**GIVEN TEXT**.

......

The companies say the lawsuit is a distraction from efforts mediate problems related to lead paint.
In many cases companies stopped producing lead in paint decades ago and have addressed the issue responsibly, said Bonnie Campbell, former attorney general of Iowa and now a lawyer representing Atlantic Richfield, Cleveland-based Sherwin Williams, Millennium Holdings LLC of Houston and NL Industries Inc. of Dallas.
“If decreasing exposure of children to deteriorating lead paint is the goal, then a proper public policy response is certainly not litigation that promises to go on for years, maybe decades,” she said.
Rhode Island became the first state to sue paint manufacturers in 1999.
Last year, a jury there found three of the companies – Sherwin-Williams, NL Industries and Millennium Holdings – liable for creating a public nuisance. The companies have appealed the jury’s verdict to the state Supreme Court.
The federal government banned lead paint in 1978, but it still turns up in older buildings. Lead in the bloodstream can cause neurological damage and learning disabilities, especially in children.
Ohio Gov. Ted Strickland, a Democrat, vetoed a Republican-backed bill this year that would place limits on consumer fraud lawsuits.

......

**PROVIDED INFORMATION**.
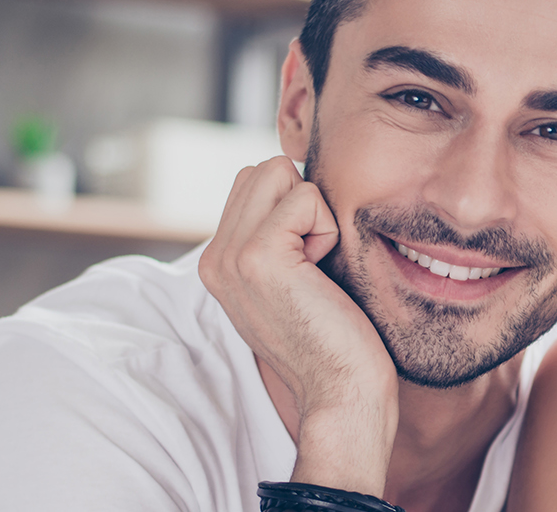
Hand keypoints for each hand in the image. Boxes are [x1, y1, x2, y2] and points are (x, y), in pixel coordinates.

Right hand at [198, 156, 398, 495]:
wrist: (342, 389)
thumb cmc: (334, 334)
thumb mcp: (291, 278)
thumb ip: (276, 235)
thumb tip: (295, 180)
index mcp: (217, 261)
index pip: (253, 180)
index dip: (296, 209)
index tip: (306, 265)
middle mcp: (214, 257)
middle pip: (264, 168)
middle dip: (304, 203)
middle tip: (314, 264)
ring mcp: (231, 256)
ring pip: (280, 172)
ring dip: (315, 214)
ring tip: (316, 268)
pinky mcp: (259, 256)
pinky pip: (305, 197)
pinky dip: (327, 228)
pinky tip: (322, 273)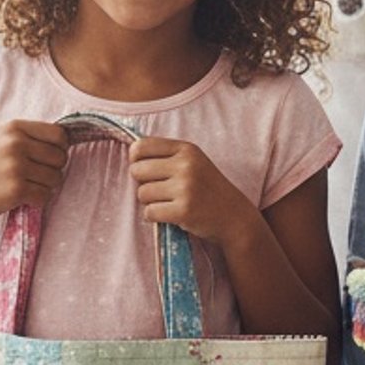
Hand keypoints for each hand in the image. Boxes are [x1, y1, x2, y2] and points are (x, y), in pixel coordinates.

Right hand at [0, 120, 68, 223]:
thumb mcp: (2, 140)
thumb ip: (31, 136)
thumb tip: (68, 138)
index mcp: (14, 128)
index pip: (59, 134)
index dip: (60, 148)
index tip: (49, 157)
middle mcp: (15, 144)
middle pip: (61, 157)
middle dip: (53, 169)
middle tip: (34, 175)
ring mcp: (15, 166)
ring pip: (56, 178)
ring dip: (46, 185)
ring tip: (25, 184)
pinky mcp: (16, 189)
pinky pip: (46, 195)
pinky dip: (38, 199)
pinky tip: (21, 196)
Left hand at [128, 137, 256, 244]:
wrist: (234, 217)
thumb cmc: (207, 189)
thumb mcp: (194, 162)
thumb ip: (166, 156)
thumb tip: (130, 157)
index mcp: (187, 149)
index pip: (140, 147)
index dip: (137, 161)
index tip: (149, 171)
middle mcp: (186, 165)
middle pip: (137, 171)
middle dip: (143, 183)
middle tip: (162, 190)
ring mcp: (186, 188)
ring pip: (142, 193)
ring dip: (151, 202)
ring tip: (171, 203)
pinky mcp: (183, 211)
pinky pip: (149, 212)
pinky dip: (156, 217)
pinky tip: (172, 215)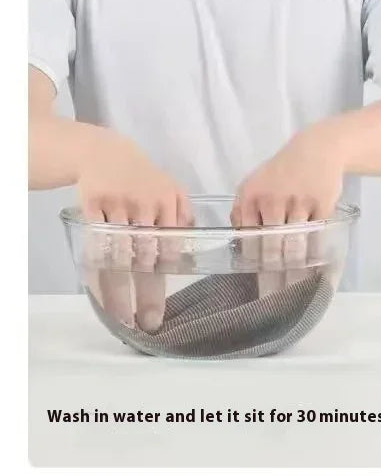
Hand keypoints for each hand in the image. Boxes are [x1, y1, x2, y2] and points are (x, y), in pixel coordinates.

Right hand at [78, 134, 190, 331]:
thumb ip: (183, 216)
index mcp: (169, 202)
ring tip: (123, 318)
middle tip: (148, 322)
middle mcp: (145, 204)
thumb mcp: (171, 189)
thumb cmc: (144, 179)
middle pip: (146, 256)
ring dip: (120, 289)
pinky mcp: (92, 206)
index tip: (167, 300)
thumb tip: (192, 249)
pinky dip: (97, 271)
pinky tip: (99, 294)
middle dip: (146, 292)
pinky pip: (95, 245)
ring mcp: (118, 205)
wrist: (105, 153)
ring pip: (120, 255)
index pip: (171, 245)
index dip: (168, 274)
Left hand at [233, 127, 344, 287]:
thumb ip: (243, 210)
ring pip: (295, 244)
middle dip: (274, 272)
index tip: (257, 281)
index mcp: (251, 197)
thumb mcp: (255, 183)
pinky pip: (316, 236)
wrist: (318, 150)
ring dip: (296, 267)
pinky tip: (315, 265)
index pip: (249, 238)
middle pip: (272, 246)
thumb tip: (238, 241)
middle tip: (276, 294)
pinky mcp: (322, 205)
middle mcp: (273, 200)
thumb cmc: (282, 171)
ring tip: (296, 286)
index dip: (254, 262)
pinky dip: (315, 252)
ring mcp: (299, 202)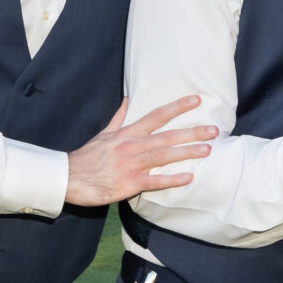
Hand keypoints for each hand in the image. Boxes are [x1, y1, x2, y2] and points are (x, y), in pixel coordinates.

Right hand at [64, 97, 217, 207]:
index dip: (177, 107)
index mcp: (127, 133)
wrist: (68, 178)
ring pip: (164, 156)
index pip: (156, 116)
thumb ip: (119, 117)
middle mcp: (132, 146)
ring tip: (207, 150)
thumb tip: (127, 99)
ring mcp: (131, 165)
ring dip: (186, 152)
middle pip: (166, 136)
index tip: (196, 100)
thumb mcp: (103, 134)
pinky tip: (189, 178)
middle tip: (213, 130)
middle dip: (191, 132)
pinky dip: (172, 180)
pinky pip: (154, 181)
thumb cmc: (87, 157)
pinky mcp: (129, 184)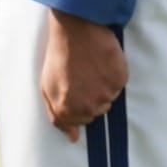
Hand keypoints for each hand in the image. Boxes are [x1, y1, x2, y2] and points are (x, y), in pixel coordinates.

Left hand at [39, 9, 127, 140]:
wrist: (76, 28)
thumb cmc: (60, 55)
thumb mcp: (47, 86)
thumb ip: (57, 116)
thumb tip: (73, 138)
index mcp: (67, 110)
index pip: (81, 121)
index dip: (79, 103)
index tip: (77, 87)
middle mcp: (87, 107)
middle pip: (97, 111)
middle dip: (91, 96)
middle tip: (83, 74)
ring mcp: (105, 94)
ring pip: (109, 98)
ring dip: (102, 85)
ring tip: (92, 66)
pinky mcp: (119, 80)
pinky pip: (119, 84)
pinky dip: (113, 74)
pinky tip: (102, 61)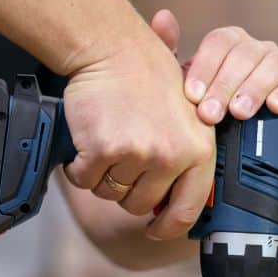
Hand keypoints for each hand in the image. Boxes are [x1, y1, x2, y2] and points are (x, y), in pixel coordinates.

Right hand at [63, 27, 214, 240]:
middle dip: (125, 189)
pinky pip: (85, 179)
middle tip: (120, 158)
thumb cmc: (147, 76)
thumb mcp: (186, 116)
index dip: (168, 227)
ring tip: (106, 142)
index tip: (155, 229)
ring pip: (110, 193)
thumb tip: (172, 207)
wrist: (111, 47)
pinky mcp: (102, 150)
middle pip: (140, 205)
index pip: (187, 210)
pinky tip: (86, 141)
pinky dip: (78, 166)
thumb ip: (184, 159)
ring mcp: (136, 154)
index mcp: (198, 151)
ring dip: (101, 176)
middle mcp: (170, 156)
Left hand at [150, 10, 277, 129]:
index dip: (206, 67)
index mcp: (231, 45)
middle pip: (245, 53)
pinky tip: (275, 106)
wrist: (237, 154)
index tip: (192, 96)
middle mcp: (259, 50)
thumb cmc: (208, 116)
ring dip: (254, 88)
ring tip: (239, 112)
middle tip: (210, 115)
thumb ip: (171, 56)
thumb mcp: (184, 92)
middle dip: (225, 85)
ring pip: (274, 65)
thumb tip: (162, 16)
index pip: (219, 42)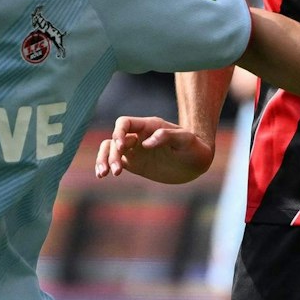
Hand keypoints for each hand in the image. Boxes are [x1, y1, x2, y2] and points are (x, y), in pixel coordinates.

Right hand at [93, 115, 214, 183]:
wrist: (197, 161)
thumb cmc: (194, 146)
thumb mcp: (186, 140)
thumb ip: (167, 136)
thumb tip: (146, 142)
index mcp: (148, 127)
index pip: (124, 123)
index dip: (118, 133)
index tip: (122, 147)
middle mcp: (138, 137)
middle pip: (114, 139)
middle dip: (111, 154)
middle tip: (117, 171)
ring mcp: (136, 150)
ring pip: (110, 150)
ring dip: (104, 160)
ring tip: (104, 175)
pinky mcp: (136, 164)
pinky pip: (116, 162)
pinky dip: (106, 167)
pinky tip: (102, 175)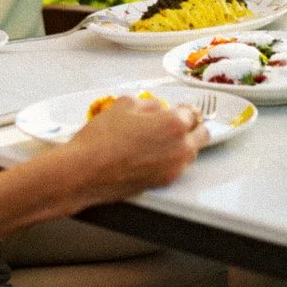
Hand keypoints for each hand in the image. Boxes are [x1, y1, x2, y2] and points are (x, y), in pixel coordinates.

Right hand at [63, 96, 208, 201]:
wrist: (85, 171)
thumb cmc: (101, 139)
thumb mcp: (125, 105)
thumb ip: (149, 104)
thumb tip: (157, 109)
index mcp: (174, 124)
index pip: (192, 113)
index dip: (183, 108)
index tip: (179, 108)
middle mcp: (180, 148)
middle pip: (201, 134)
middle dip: (192, 127)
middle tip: (179, 123)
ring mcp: (173, 168)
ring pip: (191, 153)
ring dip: (184, 144)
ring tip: (164, 139)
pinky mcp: (163, 182)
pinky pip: (178, 167)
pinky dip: (172, 159)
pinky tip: (154, 154)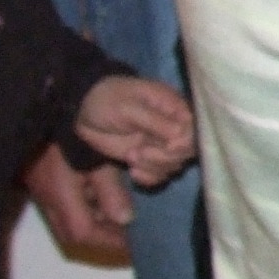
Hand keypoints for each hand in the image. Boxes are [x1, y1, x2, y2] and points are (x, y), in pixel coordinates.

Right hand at [25, 141, 134, 262]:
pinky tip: (100, 200)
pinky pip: (64, 210)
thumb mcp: (96, 160)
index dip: (109, 242)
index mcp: (61, 196)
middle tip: (127, 235)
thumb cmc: (71, 132)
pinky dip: (84, 211)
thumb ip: (110, 191)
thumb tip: (126, 220)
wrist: (40, 110)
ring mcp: (43, 195)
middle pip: (74, 234)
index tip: (132, 245)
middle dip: (102, 238)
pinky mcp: (42, 186)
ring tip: (119, 219)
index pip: (85, 233)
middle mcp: (48, 201)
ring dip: (93, 225)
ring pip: (68, 223)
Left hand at [74, 76, 195, 186]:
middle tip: (139, 152)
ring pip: (175, 165)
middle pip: (188, 150)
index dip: (185, 141)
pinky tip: (133, 171)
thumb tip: (181, 134)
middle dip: (164, 157)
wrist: (83, 115)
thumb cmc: (107, 101)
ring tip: (130, 156)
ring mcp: (162, 144)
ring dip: (153, 167)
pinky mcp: (151, 158)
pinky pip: (161, 175)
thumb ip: (155, 121)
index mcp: (174, 107)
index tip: (167, 146)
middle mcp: (174, 126)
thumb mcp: (129, 107)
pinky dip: (148, 177)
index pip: (195, 128)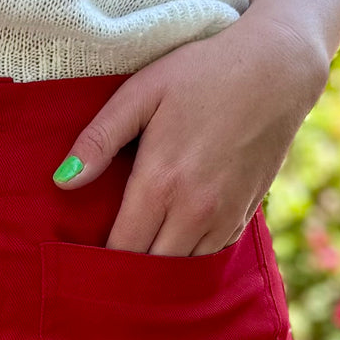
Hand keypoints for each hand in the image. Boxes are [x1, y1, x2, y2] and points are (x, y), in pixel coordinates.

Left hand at [52, 11, 331, 255]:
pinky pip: (210, 256)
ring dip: (159, 267)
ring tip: (137, 257)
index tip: (82, 261)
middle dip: (126, 271)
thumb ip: (99, 139)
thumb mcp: (141, 92)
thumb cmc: (201, 73)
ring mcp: (224, 216)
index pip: (120, 249)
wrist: (277, 68)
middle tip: (104, 265)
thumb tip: (62, 182)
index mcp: (160, 183)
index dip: (98, 261)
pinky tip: (172, 243)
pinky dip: (189, 256)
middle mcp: (194, 210)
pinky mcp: (246, 214)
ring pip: (182, 268)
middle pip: (150, 268)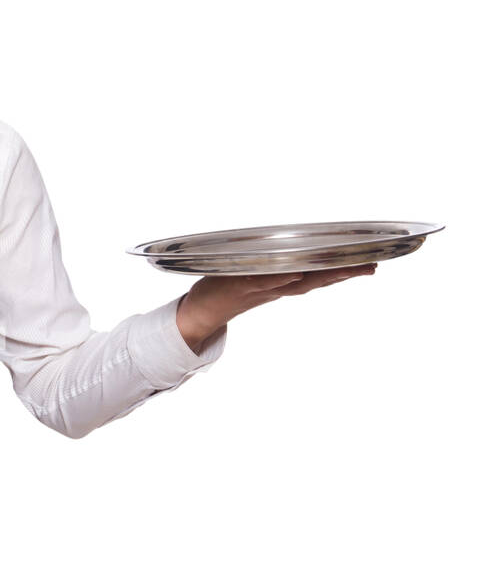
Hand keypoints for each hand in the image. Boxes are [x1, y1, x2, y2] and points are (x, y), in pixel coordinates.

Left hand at [176, 263, 377, 351]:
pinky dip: (278, 277)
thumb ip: (275, 270)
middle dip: (344, 273)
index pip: (319, 275)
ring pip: (294, 281)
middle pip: (315, 279)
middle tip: (371, 266)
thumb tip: (295, 258)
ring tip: (344, 267)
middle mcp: (276, 287)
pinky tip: (294, 271)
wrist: (199, 313)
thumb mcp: (256, 278)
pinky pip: (261, 281)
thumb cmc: (227, 290)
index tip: (372, 263)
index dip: (345, 271)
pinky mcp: (238, 286)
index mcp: (282, 283)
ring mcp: (259, 288)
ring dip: (319, 275)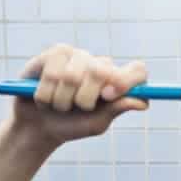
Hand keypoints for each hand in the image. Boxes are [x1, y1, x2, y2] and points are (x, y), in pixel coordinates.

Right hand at [12, 44, 147, 147]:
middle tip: (77, 107)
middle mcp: (99, 65)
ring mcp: (78, 56)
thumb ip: (117, 110)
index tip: (109, 96)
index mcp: (117, 81)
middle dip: (85, 98)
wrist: (38, 127)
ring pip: (72, 76)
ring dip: (62, 101)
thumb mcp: (96, 123)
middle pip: (102, 71)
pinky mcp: (55, 54)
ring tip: (59, 105)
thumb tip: (142, 102)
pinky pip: (52, 74)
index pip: (137, 71)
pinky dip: (46, 95)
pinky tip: (44, 96)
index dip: (127, 81)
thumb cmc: (71, 125)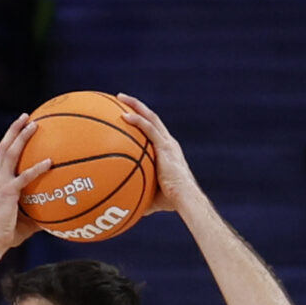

......

Resume the news piece about the lead paint lawsuits, picking up right after its last sentence.

**RESPONSE TO THIS EXERCISE**.
Republicans argue the veto was invalid because the bill was adopted before Strickland took office. The bill would place a $5,000 limit on certain court damages and create new protections for companies that once sold lead paint.
Strickland and his legal advisers say the veto should stand because the former governor, a Republican, never signed it. The bill would have automatically become law in Ohio after 10 days, but Strickland said that did not occur before the veto. Republicans say it did.
The other companies named in the lawsuit are Delaware-based DuPont; Augusta, Maine-based American Cyanamid Co.; Atlanta-based Armstrong Containers Inc.; Naperville, Ill.-based Conagra Grocery Products Co., West Paterson, N.J.-based Cytec Industries Inc.; and Houston-based Lyondell Chemical Co.